Impact of Arguments on Friendships

Elizabeth Gonzalez and Verenise Perez

A pair of friends sit at a table and remember all the good times and the small arguments. No matter how close, people argue at some point. Many arguments are small and resolved within a short period of time.

“A rumor caused my argument,” Jaime Mejia, 8th, said. “It was between one of my closest friends and me. We said a lot of hurtful things to each other.”

Anything can cause an argument. Even a compliment taken the wrong way or the tone of voice.

“I got an attitude with my friend on accident and she got mad,” Taylor Gilyard, 8th, said. “We stopped talking for like a day but that was it.”

Friends sometimes sit down face to face to solve their differences.

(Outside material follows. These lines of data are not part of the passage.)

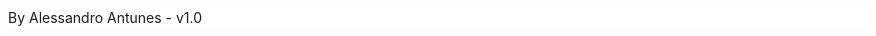 <p>By Alessandro Antunes - v1.0</p>
<?php
$dataAtual = date('d/m/Y');
echo "$dataAtual";
?>
</footer>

“We talked it out,” Jaime said.

Some rely on technology.

“I texted my friend and asked what was wrong,” Taylor said.

Some find ways to mend things quickly.

“My friend and I both liked a guy, and he called me pretty,” Madison Anderson, 7th, said. “He didn’t mean anything, though, so I just told her I was sorry, and we were friends again.”

Others find it hard to make the first move.

“A rumor was out that I was talking bad about my friend behind her back,” Anna Duron, 9th, said. “We didn’t talk, and she was mad at me, but then we talked it out.”

Not all arguments close with a happy ending.

“My friend and I both liked the same guy” Caitlin Miller, 8th, said. “We had an argument, and we weren’t friends anymore. We didn’t resolve the argument, and I moved schools because she was talking about me.”